Extracted data: Begin

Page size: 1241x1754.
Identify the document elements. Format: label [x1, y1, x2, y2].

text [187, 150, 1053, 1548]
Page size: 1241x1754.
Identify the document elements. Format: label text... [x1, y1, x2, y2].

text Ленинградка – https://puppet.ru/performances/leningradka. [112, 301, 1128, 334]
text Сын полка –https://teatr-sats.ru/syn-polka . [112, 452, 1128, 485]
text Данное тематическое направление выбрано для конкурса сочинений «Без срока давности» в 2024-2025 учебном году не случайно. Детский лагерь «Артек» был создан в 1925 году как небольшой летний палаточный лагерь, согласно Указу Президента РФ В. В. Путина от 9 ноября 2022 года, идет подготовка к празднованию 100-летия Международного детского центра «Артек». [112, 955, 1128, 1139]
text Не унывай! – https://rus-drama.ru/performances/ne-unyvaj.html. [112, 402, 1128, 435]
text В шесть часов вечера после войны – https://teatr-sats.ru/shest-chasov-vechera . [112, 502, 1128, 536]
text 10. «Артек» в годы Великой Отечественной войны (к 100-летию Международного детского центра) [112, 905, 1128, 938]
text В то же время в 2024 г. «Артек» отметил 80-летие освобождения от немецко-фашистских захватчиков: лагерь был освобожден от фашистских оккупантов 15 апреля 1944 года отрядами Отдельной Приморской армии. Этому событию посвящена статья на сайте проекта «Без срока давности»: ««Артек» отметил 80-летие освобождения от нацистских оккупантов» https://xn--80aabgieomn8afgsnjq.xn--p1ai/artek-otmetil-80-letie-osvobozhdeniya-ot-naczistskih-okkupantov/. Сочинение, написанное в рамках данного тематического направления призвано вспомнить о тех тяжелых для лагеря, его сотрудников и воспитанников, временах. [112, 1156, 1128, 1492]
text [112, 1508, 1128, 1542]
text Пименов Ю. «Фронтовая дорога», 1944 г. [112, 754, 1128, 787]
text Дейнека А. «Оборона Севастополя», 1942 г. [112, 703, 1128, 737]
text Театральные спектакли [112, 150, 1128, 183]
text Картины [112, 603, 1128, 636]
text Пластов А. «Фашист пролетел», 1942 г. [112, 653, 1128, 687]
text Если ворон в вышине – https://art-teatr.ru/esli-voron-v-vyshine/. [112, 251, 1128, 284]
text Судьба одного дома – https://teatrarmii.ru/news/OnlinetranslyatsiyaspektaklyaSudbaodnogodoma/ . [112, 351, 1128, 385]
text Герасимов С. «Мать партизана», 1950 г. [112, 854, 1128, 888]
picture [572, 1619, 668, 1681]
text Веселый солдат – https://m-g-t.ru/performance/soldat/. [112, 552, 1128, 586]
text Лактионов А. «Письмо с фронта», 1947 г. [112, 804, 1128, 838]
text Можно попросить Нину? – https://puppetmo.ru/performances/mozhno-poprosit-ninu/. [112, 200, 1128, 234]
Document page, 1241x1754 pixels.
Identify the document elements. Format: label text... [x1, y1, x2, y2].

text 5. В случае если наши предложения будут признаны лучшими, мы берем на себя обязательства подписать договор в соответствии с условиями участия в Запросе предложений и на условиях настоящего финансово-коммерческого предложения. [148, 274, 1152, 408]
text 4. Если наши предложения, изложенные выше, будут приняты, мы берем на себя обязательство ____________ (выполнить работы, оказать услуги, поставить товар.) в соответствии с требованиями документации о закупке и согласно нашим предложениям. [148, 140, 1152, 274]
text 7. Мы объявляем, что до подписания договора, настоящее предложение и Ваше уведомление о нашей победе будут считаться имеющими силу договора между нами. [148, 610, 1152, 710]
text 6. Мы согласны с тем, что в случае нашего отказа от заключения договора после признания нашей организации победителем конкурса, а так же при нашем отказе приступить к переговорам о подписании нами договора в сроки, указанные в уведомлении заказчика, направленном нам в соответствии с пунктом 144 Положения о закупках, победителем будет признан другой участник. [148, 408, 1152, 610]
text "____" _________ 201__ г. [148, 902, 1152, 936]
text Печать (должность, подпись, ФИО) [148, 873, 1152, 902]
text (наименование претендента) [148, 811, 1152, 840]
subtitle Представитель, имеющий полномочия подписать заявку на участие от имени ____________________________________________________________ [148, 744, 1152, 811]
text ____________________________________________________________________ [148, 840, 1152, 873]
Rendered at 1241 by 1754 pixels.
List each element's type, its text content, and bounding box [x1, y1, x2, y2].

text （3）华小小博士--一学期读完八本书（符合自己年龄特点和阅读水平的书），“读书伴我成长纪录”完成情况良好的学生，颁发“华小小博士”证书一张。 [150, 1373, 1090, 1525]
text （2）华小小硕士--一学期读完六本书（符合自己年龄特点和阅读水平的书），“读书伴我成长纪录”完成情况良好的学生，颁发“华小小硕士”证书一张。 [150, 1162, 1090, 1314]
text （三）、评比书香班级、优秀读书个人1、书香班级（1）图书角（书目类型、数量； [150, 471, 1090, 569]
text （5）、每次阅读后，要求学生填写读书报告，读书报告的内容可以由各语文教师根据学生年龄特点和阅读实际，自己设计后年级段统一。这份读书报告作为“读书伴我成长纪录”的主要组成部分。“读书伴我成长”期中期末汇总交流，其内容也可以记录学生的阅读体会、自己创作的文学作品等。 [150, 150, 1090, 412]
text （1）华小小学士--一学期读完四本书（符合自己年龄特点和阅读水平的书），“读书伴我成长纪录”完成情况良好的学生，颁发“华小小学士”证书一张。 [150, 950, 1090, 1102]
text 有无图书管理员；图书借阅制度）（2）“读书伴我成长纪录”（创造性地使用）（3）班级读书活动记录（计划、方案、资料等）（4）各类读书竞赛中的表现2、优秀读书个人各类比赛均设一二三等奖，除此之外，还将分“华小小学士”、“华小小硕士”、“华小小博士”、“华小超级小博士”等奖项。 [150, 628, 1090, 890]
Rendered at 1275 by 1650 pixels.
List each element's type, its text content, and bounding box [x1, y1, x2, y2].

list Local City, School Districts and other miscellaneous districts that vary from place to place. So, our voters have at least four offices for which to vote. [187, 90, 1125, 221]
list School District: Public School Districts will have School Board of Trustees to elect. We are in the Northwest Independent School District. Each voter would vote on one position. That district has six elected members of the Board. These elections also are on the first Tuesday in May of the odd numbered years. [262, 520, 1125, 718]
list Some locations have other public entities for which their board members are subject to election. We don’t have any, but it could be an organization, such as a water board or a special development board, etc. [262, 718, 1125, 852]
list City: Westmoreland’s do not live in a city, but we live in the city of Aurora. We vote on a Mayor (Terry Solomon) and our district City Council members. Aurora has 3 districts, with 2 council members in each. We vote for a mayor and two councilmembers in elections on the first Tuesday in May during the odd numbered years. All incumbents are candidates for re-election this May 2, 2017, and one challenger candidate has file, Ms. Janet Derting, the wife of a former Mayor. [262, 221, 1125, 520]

Extracted data: End

__Problem to solve__:
Output only the number of lines in the data above that include the word "证书一张".

__Completed task__:
3